#### Records shown
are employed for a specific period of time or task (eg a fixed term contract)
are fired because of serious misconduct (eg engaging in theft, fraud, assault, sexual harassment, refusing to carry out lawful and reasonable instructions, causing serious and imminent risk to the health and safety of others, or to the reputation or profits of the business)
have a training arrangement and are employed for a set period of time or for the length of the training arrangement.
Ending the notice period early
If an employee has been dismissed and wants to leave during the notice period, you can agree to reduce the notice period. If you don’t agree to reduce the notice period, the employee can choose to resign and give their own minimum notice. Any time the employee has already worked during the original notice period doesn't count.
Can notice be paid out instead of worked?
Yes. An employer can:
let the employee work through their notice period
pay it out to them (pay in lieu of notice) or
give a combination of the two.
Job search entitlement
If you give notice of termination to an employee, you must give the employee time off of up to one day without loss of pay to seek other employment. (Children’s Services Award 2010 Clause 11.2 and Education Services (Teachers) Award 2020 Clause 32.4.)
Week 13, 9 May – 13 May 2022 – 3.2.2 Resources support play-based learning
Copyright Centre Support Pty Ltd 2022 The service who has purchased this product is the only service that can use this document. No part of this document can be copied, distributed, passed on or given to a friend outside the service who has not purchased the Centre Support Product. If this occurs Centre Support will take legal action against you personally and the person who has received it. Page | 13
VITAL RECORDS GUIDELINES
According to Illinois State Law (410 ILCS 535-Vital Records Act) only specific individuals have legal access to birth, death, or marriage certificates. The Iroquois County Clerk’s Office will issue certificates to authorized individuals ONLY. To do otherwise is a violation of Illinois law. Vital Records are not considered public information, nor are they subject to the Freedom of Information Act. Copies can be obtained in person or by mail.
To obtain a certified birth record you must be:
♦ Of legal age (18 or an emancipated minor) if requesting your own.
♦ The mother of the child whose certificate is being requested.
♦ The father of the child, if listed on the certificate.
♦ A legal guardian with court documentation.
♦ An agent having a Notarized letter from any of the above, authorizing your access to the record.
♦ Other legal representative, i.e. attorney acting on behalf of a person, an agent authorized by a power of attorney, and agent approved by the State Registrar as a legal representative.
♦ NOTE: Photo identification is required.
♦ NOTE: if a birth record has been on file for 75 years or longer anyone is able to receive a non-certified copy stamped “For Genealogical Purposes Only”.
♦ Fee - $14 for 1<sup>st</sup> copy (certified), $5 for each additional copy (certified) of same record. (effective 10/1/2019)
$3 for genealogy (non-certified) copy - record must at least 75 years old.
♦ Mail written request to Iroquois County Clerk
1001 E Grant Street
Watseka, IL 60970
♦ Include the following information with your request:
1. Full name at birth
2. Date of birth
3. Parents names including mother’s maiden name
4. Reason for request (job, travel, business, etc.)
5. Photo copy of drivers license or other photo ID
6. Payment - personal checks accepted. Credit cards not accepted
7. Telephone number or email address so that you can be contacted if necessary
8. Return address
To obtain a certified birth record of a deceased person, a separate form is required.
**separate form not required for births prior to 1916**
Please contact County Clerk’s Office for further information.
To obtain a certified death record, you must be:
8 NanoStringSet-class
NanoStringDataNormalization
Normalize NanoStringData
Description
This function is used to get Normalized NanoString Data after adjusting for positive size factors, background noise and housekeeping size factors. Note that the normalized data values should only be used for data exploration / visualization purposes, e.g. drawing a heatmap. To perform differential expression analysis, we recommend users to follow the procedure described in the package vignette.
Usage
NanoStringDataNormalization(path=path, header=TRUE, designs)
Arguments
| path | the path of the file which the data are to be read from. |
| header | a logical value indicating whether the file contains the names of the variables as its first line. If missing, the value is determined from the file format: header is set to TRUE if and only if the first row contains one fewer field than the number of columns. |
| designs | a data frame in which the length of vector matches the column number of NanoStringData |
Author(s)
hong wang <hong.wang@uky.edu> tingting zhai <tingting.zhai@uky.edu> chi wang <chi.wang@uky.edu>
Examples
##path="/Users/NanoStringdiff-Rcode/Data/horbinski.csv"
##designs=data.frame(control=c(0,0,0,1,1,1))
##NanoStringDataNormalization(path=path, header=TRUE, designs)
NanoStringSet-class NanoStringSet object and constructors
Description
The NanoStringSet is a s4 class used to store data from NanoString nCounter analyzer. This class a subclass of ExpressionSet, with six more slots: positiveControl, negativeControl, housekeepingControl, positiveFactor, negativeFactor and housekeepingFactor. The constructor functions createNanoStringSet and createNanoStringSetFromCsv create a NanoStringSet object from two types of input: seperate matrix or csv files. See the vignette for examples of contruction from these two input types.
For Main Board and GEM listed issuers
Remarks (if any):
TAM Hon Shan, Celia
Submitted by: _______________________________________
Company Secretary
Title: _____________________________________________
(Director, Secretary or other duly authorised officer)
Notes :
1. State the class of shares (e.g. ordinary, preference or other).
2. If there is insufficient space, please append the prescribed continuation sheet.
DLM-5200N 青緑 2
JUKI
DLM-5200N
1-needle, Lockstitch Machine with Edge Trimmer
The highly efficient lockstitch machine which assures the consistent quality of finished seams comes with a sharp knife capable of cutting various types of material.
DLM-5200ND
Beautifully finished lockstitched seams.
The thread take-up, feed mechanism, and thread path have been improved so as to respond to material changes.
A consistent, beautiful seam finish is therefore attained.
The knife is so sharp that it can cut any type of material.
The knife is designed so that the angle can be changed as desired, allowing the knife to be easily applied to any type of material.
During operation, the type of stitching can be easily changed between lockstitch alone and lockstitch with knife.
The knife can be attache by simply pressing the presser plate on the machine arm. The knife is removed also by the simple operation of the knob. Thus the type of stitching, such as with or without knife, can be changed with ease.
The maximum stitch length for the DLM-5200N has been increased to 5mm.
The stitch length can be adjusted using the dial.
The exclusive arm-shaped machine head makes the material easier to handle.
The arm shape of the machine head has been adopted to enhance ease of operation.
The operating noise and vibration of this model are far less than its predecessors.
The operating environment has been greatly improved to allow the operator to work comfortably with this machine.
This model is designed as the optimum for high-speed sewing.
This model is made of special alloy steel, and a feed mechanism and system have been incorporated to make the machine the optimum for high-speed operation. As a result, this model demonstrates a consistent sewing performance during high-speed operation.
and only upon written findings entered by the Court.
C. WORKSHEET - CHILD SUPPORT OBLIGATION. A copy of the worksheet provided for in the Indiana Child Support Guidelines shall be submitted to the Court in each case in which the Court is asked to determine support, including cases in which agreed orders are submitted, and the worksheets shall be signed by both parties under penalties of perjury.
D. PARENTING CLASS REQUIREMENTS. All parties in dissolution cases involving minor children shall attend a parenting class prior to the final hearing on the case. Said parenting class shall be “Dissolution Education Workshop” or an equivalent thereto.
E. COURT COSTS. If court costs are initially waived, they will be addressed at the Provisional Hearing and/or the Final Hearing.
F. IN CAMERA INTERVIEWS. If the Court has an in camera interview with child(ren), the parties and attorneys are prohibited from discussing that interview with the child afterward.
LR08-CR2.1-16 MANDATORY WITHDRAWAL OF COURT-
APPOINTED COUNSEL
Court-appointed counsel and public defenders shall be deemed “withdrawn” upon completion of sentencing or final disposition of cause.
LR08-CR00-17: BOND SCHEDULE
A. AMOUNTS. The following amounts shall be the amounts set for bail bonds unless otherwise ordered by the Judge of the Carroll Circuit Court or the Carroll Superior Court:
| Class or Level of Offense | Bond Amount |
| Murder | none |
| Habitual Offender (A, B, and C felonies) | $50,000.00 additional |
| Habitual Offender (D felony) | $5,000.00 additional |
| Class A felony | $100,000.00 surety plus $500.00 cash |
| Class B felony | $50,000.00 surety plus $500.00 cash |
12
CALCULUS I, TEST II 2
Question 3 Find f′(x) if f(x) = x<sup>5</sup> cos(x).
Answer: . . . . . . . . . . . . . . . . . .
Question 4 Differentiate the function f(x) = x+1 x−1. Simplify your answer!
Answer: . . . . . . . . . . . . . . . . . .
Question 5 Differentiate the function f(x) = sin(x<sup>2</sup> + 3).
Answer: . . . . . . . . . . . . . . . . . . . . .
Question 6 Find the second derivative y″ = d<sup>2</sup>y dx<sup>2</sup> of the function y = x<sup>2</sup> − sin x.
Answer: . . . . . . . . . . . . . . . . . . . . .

#### Exercise prompt
Determine how many lines of the listing contain the string "that", and give only the number.

#### Answer box
6